Le vice-permier ministre chinois Liu He et la secrétaire américaine au Trésor Janet Yellen. (Source : Tintuc)
Le vice-permier ministre chinois Liu He et la secrétaire américaine au Trésor Janet Yellen. (Source : Tintuc)
Ce mercredi 2 juin, la secrétaire américaine au Trésor Janet Yellen et le vice-Premier ministre chinois Liu He se sont entretenus par visioconférence. C’est la deuxième conférence virtuelle en une semaine de responsables économiques et commerciaux depuis l’arrivée à la Maison Blanche du président Joe Biden le 21 janvier dernier.
Cet événement représente à n’en pas douter un signe important de la volonté commune des États-Unis et de la Chine de renouer un dialogue économique et commercial, mais peut-être aussi politique. Pékin le demandait à cor et à cri depuis des mois, mais Washington était jusque-là demeuré sourd à ces appels du pied.
Liu He, un homme de confiance du président Xi Jinping qui avait déjà été le négociateur chinois chargé de discuter les termes d’un accord commercial avec les responsables de l’administration de Donald Trump, a également eu le 26 mai un échange « en toute franchise » avec la représentante américaine pour le commerce Katherine Tai.

Fin de l’acrimonie ?

Depuis le 20 janvier, l’administration américaine n’a eu de cesse de critiquer la Chine, l’accusant de violations des droits de l’homme à Hong Kong, au Xinjiang et au Tibet. Washington s’est efforcé de rallier à sa cause d’autres pays riches dans l’espoir de former un front uni contre Pékin.
L’acrimonie sino-américaine porte tout particulièrement sur les menaces d’invasion chinoise de Taïwan et la perspective d’un conflit armé entre les deux superpuissances. Les États-Unis se sont déclarés à plusieurs reprises déterminés à aider la « province rebelle » à se défendre, sans toutefois dire explicitement si l’armée américaine entrerait ou non en guerre ouverte contre la Chine. Les engagements de Washington envers Pékin sont « solides comme le roc », a insisté l’équipe de Joe Biden.
Que s’est-il passé en une semaine ? « La secrétaire Yellen a discuté des plans de l’administration Biden-Harris, de la forte reprise économique en cours et de l’importance de la coopération dans des domaines qui sont de l’intérêt des États-Unis, tout en continuant de prendre à bras le corps de façon franche les sujets qui fâchent », a expliqué le Département du Trésor dans un communiqué qui, pour le reste, est laconique.

*Consigne 1:* Pouvez-vous dupliquer mot pour mot tout le passage de l'article sur le dialogue sino-américain, de « L’acrimonie sino-américaine porte » jusqu'à « de Joe Biden. » inclus ?
*Consigne 2:* Comment se poursuit l'article sur les entretiens entre Janet Yellen et Liu He après sa dernière phrase ?
Les lignes placées plus bas ne sont d'aucune utilité ici.

*Données fournies:*
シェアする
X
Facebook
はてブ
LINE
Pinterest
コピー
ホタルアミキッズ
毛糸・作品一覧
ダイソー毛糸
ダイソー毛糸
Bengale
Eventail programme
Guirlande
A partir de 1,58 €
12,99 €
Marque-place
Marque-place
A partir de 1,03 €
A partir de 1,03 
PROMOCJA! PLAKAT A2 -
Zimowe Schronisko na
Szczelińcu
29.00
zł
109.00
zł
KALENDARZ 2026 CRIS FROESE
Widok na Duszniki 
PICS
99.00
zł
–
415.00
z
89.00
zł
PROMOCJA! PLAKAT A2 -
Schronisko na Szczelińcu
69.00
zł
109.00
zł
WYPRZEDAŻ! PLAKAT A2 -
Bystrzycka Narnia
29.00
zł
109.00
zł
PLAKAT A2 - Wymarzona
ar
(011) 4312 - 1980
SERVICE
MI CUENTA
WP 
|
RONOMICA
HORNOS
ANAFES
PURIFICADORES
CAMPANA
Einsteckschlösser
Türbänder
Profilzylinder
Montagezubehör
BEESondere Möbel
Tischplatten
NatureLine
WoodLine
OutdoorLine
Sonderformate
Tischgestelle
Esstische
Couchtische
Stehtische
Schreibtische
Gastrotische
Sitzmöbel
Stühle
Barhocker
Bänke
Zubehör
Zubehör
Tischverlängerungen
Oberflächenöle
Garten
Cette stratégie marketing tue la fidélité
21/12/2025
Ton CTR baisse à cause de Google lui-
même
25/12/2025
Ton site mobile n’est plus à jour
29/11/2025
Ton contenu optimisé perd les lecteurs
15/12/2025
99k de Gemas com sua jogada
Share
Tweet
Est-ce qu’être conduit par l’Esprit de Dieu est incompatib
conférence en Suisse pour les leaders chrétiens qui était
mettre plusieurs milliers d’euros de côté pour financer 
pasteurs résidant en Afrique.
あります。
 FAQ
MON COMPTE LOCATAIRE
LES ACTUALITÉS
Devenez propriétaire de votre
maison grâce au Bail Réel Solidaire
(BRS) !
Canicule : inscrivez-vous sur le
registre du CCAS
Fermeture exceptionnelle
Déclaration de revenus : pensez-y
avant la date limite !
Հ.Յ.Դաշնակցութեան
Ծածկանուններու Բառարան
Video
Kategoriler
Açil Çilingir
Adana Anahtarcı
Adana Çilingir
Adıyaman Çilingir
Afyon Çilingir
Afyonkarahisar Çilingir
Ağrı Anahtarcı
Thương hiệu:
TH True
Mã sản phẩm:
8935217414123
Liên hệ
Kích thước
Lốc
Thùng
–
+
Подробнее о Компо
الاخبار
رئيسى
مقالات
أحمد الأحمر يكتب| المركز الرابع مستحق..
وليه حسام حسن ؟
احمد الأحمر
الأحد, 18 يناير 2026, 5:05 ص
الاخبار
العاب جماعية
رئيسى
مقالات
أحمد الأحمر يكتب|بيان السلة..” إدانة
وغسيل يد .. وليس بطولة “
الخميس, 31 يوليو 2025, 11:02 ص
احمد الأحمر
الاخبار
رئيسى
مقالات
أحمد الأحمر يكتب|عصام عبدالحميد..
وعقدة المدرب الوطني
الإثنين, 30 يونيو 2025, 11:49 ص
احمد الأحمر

*Zone de réponse 1:*
L’acrimonie sino-américaine porte tout particulièrement sur les menaces d’invasion chinoise de Taïwan et la perspective d’un conflit armé entre les deux superpuissances. Les États-Unis se sont déclarés à plusieurs reprises déterminés à aider la « province rebelle » à se défendre, sans toutefois dire explicitement si l’armée américaine entrerait ou non en guerre ouverte contre la Chine. Les engagements de Washington envers Pékin sont « solides comme le roc », a insisté l’équipe de Joe Biden.

*Zone de réponse 2:*
Accord commercial de « phase 1 » proche du terme

Lors de leur rencontre virtuelle ce mercredi, Liu He et Janet Yellen ont échangé très largement sur la situation macroéconomique de même qu’à propos de la coopération bilatérale et multilatérale, a expliqué Xinhua. « Les deux parties sont arrivées à la conclusion que les relations économiques sino-américaines sont très importantes », a ajouté l’agence officielle chinoise. Liu et Yellen « ont étudié de façon franche des questions d’un intérêt commun et exprimé leur volonté de maintenir la communication ouverte. »
Aucun détail n’a été précisé sur les autres questions qui ont fait l’objet de discussions. Mais la formulation volontairement ambigüe employée par l’agence chinoise laisse à penser que les deux responsables chinois et américain ont également pu discuter de questions politiques.
La semaine dernière, Katherine Tai était restée plus franche en expliquant que les États-Unis étaient encore confrontés à « des défis considérables » dans le cadre de ses relations commerciales et économiques turbulentes avec la Chine.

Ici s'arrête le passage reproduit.